ASHEBORO, N.C. -- A 22-year-old intern was killed in a lion attack at the Conservators Center in Caswell County and wildlife experts are questioning that a tranquilizer dart was used to try and stop the lion while Alexandra Black's life was at risk.
Director of Animal Health at the North Carolina Zoo Jb Minter is trained to sedate or anesthetize wild animals and says there is a big difference.
"Tranquilization is creating a state of calmness or serenity, so if I give you a sedative or a tranquilizer you're not going to be anesthetized, you're not going to be asleep, you're going to be calm so you can still potentially move about depending on how much sedative you are given," Minter said.
On Sunday, when the person in charge of the animal at the Conservators Center hit the lion with three tranquilizer darts the lion never went down.
Minter says the animals state of agitation plays a big role in the drugs effectiveness.
"Animals can almost push through where basically the drugs don't work as effectively as if the animal was calm," Minter said.
The three tranquilizer darts were delivered through a blow gun.
It's a legitimate way to administer the drugs if you take into account the type of animal and distance.
"If you are in close proximity then someone with good lung capacity can put a dart into an animal 10 to 15 yards," Minter said.
There are also dart guns which extend your range. Unfortunately, that day no one had immediate access to a dart gun.
A decision was made to use deadly force and the lion was shot eight times before it went down.

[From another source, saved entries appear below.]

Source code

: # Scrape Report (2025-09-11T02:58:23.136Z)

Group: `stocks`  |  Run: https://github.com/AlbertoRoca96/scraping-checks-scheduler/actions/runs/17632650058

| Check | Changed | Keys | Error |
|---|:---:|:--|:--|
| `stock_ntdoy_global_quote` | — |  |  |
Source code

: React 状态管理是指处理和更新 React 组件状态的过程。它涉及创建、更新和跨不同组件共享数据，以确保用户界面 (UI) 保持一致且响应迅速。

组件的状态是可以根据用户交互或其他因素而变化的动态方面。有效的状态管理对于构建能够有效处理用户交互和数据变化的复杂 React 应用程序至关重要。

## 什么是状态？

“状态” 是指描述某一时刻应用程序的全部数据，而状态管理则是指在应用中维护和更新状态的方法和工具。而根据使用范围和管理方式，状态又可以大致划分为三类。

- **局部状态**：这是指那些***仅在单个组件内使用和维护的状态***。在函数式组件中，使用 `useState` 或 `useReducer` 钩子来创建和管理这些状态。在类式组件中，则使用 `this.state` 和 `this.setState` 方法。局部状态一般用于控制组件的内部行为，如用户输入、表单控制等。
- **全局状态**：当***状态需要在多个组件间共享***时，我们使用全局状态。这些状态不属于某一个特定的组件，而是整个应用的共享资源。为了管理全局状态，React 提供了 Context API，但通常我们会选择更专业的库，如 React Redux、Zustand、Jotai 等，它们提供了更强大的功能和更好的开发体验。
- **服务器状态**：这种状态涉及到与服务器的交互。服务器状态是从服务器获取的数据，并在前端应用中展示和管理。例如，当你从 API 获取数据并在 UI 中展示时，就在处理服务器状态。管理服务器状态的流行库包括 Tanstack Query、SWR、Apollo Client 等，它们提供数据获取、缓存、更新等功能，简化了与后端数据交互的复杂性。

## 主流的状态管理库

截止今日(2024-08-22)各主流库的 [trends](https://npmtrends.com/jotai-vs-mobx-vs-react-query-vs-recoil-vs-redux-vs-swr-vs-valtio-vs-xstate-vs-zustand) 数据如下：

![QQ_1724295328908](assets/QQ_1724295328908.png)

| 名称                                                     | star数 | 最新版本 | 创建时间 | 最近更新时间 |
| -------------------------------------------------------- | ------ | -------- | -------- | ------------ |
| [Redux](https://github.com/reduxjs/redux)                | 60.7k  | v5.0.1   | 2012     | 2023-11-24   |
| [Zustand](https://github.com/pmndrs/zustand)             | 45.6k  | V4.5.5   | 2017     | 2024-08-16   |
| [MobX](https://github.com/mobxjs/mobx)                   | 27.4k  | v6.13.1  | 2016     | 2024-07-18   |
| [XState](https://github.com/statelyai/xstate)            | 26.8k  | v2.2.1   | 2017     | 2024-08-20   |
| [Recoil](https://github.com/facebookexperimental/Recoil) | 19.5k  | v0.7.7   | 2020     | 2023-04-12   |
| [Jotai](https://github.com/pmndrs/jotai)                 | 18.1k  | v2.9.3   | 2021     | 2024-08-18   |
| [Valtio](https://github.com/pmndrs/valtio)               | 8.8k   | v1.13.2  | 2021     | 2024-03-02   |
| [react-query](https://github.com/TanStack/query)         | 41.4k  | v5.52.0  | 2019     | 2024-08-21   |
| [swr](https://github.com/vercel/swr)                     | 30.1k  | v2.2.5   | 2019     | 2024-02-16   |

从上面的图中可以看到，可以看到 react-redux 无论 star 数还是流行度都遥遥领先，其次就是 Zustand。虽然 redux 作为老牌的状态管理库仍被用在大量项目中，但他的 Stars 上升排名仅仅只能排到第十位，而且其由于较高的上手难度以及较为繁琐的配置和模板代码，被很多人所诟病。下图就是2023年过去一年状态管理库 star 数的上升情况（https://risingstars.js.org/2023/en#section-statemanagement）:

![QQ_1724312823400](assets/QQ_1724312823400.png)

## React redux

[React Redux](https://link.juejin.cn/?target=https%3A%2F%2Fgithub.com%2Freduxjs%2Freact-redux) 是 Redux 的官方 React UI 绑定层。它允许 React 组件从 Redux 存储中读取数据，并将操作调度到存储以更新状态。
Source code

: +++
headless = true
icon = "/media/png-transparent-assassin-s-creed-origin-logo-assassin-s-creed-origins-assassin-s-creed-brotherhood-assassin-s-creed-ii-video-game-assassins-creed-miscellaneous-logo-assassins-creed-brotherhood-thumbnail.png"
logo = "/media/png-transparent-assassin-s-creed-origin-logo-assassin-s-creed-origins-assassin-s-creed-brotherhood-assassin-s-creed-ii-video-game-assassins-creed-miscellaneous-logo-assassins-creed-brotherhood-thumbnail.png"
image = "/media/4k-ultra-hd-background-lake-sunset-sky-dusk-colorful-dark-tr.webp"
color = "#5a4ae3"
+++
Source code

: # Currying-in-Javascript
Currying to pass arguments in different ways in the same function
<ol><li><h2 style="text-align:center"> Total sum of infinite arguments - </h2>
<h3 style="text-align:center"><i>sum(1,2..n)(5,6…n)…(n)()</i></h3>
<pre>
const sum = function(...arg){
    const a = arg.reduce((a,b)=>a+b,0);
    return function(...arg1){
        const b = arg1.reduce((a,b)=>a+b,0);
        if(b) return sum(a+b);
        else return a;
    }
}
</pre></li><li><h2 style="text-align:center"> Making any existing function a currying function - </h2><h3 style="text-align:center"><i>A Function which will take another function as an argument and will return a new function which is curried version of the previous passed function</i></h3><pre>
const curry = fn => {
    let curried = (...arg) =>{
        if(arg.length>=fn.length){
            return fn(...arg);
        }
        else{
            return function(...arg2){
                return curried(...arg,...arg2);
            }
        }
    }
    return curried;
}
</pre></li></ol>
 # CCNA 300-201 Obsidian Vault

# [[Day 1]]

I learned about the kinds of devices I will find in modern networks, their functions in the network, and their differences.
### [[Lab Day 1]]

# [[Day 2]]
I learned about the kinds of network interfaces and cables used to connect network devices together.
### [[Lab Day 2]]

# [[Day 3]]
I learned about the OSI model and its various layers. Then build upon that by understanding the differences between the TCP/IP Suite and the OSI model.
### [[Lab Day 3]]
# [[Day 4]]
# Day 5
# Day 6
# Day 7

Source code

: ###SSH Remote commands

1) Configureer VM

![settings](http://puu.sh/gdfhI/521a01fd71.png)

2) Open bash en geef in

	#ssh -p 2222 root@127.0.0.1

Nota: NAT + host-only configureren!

Nationally known wildlife expert Ron Magill told FOX8 deputies should have immediately tried to kill the lion.
"Once a lion has gotten out at attacked somebody, and they are still with that person, there is no longer an option of a tranquilizer dart. Every second could mean life or death for that victim. A tranquilizer dart to an animal under a normal circumstance could take around 10 to 15 minutes," he said.